Tive o prazer de concluir neste mês a leitura de A Terra Inteira e o Céu Infinito da escritora Ruth Ozeki. Não pretendo me demorar nos detalhes técnicos da obra, mas indico a leitura principalmente pela tato da autora, que faz o leitor imergir em sua obra e, indiretamente, nos dita o tempo e o ritmo da leitura de forma excepcional.
“Um ser tempo é alguém que existe no tempo, e isso quer dizer você, e eu, e todos nós que estamos aqui, ou já estivemos, ou que um dia estarão.”
A história gira em torno das protagonistas Ruth e Nao – separadas uma da outra por mais de trinta anos e a distância entre uma ilha canadense e o Japão. Certo dia, Ruth recolhe alguns destroços na praia e, dentro de uma lancheira da Hello Kitty, encontra o diário de Nao – uma jovem garota japonesa, criada por quinze anos em Sunnyvalle nos EUA, até que a quebra da bolha da internet forçou seus pais a retornarem, em uma situação miserável, para o Japão.
Permeada pelo que entendemos como “realismo fantástico” e com forte inclinação para a ideia quântica de universos paralelos, a obra gira principalmente em torno da impermanência dos estados humanos. Ruth é uma escritora beirando a meia-idade, com um sério bloqueio criativo e temerosa de estar desenvolvendo a mesma doença de sua mãe – o Alzheimer. Embora ame o movimento e o burburinho das grandes cidades – de onde extraía material para seus livros – Ruth se viu obrigada a rumar para uma ilha remota no Canadá por conta de um problema de saúde do marido, Oliver. Por sua vez, Nao se vê como uma garota americana de classe média-alta e sofre ao tentar se adaptar à sua nova rotina. Ela é vítima de bullying no colégio, precisa enfrentar em silêncio as sucessivas tentativas de suicídio do pai e a quase indiferença da mãe. Equilibrando-se precariamente nessa balança, Nao vê como alternativa escrever em seu diário a história de sua bisavó – a velha Jiko. E é ela a cola que une Ruth e Nao nessa narrativa. Feminista, escritora, ativista, bissexual e, após a morte do filho, monja zen-budista, a velha Jiko é um sopro de inspiração para as protagonistas, ensinando-as a se perceber como personagens ativas no mundo e capazes de alterar a própria realidade.
Assim como é comum em muitas obras de Gaiman, a exemplo de O Oceano no Fim do Caminho sobre o qual já falei por aqui, a tríade Nao-Ruth-Jiko corrobora um antigo e poderoso arquétipo: a virgem, a mãe e a anciã, fases comuns à vida e ao desenvolvimento das mulheres. No caso de Ruth, embora não tenha filhos, podemos entender sua obra literária como “filhos espirituais”, frutos de sua fertilidade mental.
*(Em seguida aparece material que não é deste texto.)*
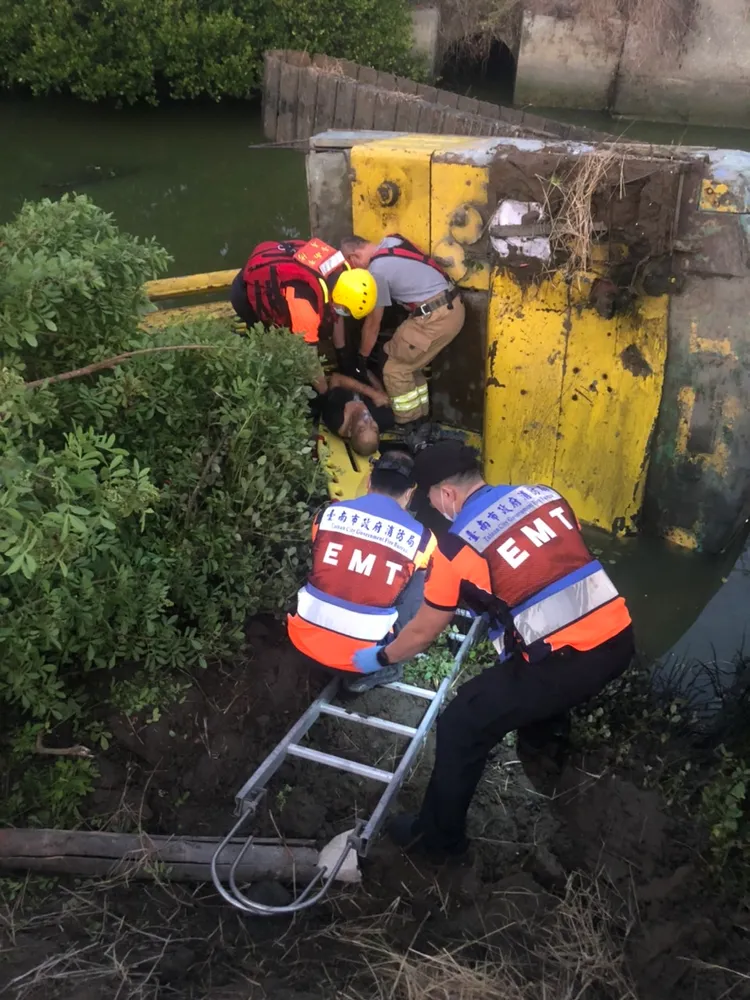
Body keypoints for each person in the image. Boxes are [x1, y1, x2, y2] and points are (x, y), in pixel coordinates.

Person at [352, 440, 634, 856]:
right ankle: (544, 747)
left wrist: (380, 657)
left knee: (460, 724)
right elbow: (553, 562)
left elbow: (423, 632)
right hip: (619, 637)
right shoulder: (544, 496)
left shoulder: (455, 548)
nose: (434, 506)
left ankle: (438, 842)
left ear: (446, 494)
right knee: (538, 675)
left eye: (430, 497)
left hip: (566, 663)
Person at [287, 452, 436, 694]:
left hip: (302, 641)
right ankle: (386, 664)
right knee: (421, 575)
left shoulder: (327, 515)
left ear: (368, 481)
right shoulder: (422, 539)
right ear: (410, 493)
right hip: (360, 661)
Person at [340, 234, 465, 426]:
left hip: (435, 317)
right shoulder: (392, 241)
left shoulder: (376, 272)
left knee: (394, 368)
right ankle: (422, 419)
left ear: (353, 257)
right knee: (409, 366)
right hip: (452, 307)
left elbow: (373, 324)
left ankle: (408, 425)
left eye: (352, 267)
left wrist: (362, 357)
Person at [230, 236, 377, 347]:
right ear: (340, 297)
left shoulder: (338, 268)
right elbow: (309, 360)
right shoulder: (307, 310)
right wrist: (325, 383)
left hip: (268, 263)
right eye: (345, 310)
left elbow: (335, 316)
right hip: (245, 294)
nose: (343, 313)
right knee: (266, 339)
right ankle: (244, 338)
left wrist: (342, 352)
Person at [313, 371, 395, 456]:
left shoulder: (336, 417)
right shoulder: (385, 419)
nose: (368, 422)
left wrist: (372, 393)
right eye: (374, 428)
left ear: (350, 430)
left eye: (361, 428)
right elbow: (380, 393)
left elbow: (336, 378)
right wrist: (367, 373)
“Eu sempre pensei na escrita como o oposto do suicídio – ela disse. – Escrever tinha a ver com imortalidade. Com derrotar a morte, ou pelo menos conseguir evitá-la.
– Como a Scheherazade?
– Isso – ela confirmou. – Contando histórias para adiar a própria execução…”.
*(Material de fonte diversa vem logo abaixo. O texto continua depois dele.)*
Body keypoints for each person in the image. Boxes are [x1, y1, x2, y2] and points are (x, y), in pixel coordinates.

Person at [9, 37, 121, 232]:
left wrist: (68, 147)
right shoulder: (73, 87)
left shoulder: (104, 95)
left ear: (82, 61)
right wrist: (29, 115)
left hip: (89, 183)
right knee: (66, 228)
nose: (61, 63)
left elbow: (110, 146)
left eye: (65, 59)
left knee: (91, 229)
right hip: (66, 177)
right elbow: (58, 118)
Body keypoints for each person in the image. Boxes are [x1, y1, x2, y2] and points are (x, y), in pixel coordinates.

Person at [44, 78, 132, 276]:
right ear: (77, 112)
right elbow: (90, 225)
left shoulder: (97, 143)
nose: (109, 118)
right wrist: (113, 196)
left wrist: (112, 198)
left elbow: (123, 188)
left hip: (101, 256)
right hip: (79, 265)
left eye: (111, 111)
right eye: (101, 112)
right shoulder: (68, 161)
Recomendo essa leitura. Conhecer o tempo e o espaço sob a perspectiva dessas três mulheres foi tão inspirador que me impulsionou tanto a me aprofundar em meus estudos sobre física quântica (sou uma entusiasta do assunto) como a conhecer mais intimamente a doutrina budista. Foi um sopro revigorante e uma lembrança/advertência de que tudo muda, a todo momento.